- Location: Saint-Ubalde and Saint-Alban, Portneuf Regional County Municipality, Capitale-Nationale, Capitale-Nationale, Quebec, Canada
- Coordinates: 46°48′45″N 72°10′44″W﻿ / ﻿46.8125°N 72.17889°W
- Lake type: Natural
- Primary inflows: Carillon Lake
- Primary outflows: Weller River
- Basin countries: Canada
- Max. length: 2.0 km (1.2 mi)
- Max. width: 0.75 km (0.47 mi)
- Surface elevation: 149 m (489 ft)
- Islands: 7

= Sept Îles Lake (Saint-Ubalde) =

Body of water in Quebec, Canada

Lac Sept Îles is a freshwater body straddling the municipalities of Saint-Ubalde and Saint-Alban, in the Portneuf Regional County Municipality, in the administrative region of Capitale-Nationale, in the province of Quebec, Canada.

Lake Sept Îles is located entirely in the forest. From the nineteenth century, forestry has been the predominant economic activity. In the twentieth century, recreational tourism activities were highlighted. The lake surface is normally frozen from November to April. However, the period of safe circulation on the ice is usually from mid-December to the end of March.

== Geography ==
"Sept Îles Lake" is located 2.3 km southwest of Long Lake, 2.1 km south of Montauban Lake, 2.4 km south of Carillon Lake, 2.5 km east of Emerald Lake and 1.5 km north of Lac en Coeur.

The "Lac Sept Îles" supplies itself from Lac Carillon, located northwest, whose discharge of 3.5 km flows to the southeast, then to the south. This last lake drinks six small streams. A 360 m strip of land separates it with a bay on the west shore of Lac Montauban. The area north of Sept Îles Lake is marshy.

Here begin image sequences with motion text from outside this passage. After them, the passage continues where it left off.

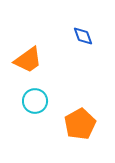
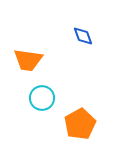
orange trapezoid: rotated 44 degrees clockwise
cyan circle: moved 7 px right, 3 px up
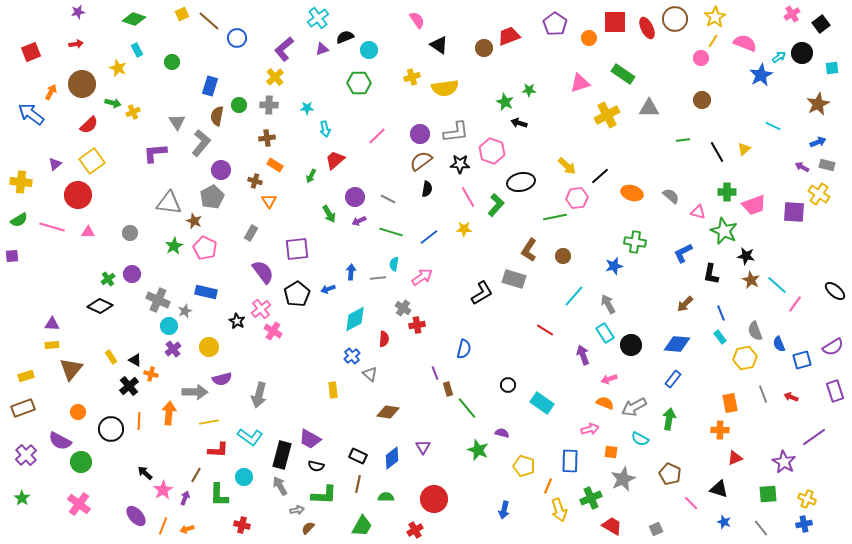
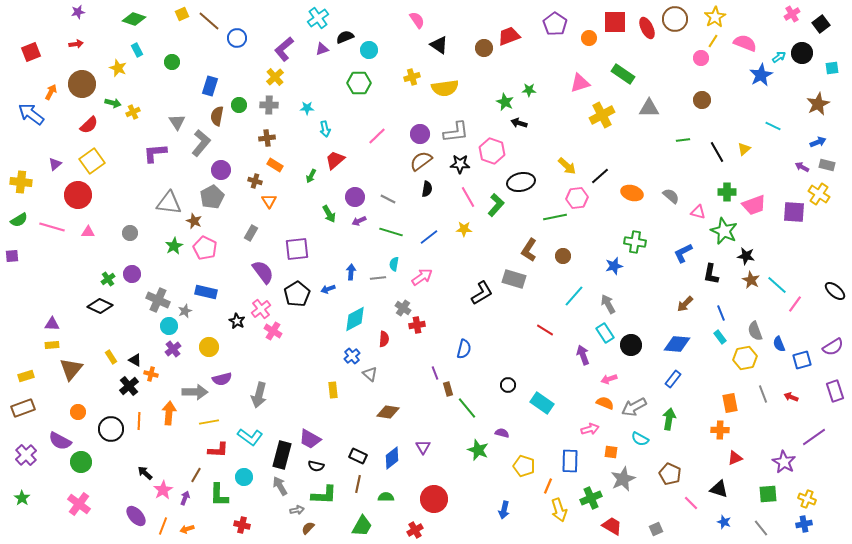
yellow cross at (607, 115): moved 5 px left
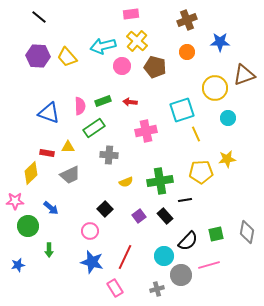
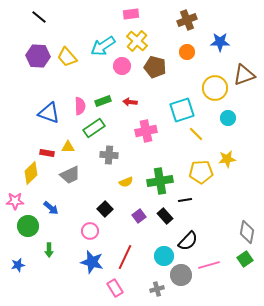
cyan arrow at (103, 46): rotated 20 degrees counterclockwise
yellow line at (196, 134): rotated 21 degrees counterclockwise
green square at (216, 234): moved 29 px right, 25 px down; rotated 21 degrees counterclockwise
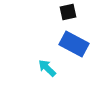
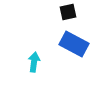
cyan arrow: moved 13 px left, 6 px up; rotated 54 degrees clockwise
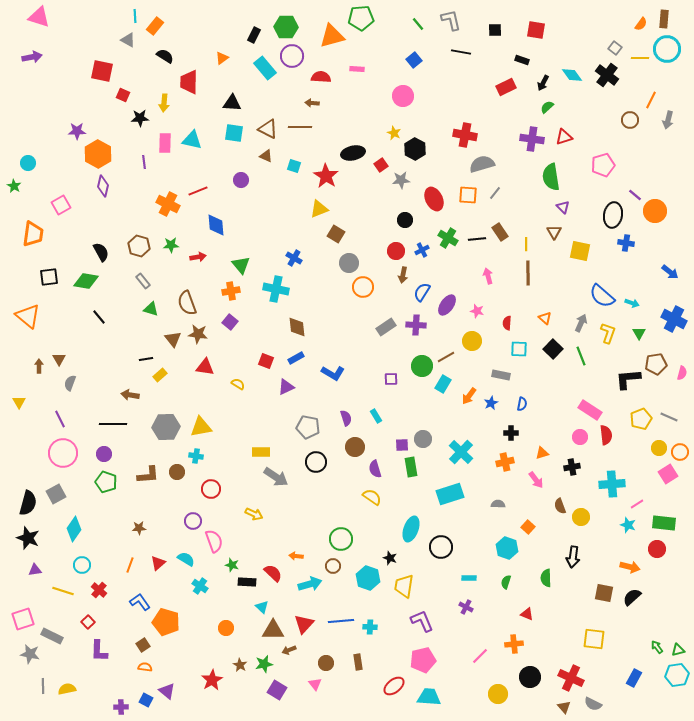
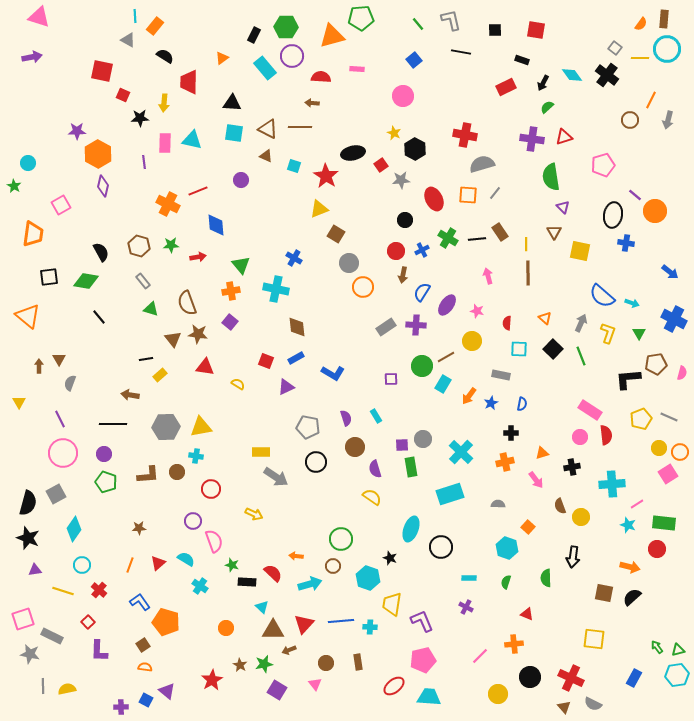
yellow trapezoid at (404, 586): moved 12 px left, 18 px down
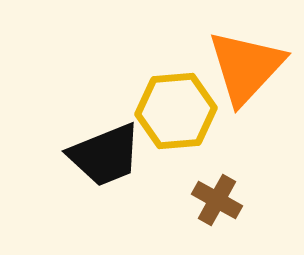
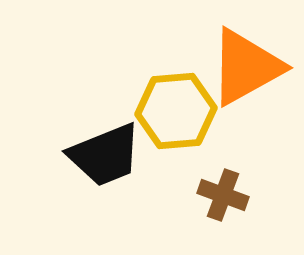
orange triangle: rotated 18 degrees clockwise
brown cross: moved 6 px right, 5 px up; rotated 9 degrees counterclockwise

The mouth of Lac Sept Îles is located at the bottom of a bay in the far west. The lake flows into the Weller River which flows a priori for 3.2 km towards the southwest until the outlet of a small lake located upstream. Then, this river flows for one kilometer south to Lake Weller (length: 0.84 km oriented southwest) whose shape resembles a drum stick. The current crosses it almost over its full length. Then this river generally flows in an agricultural area to the south-east, then south to the Blanche River.

== Toponymy ==
The toponym "Lac Sept Îles" was formalized on December 5, 1968, at the Place Names Bank of the Commission de toponymie du Québec.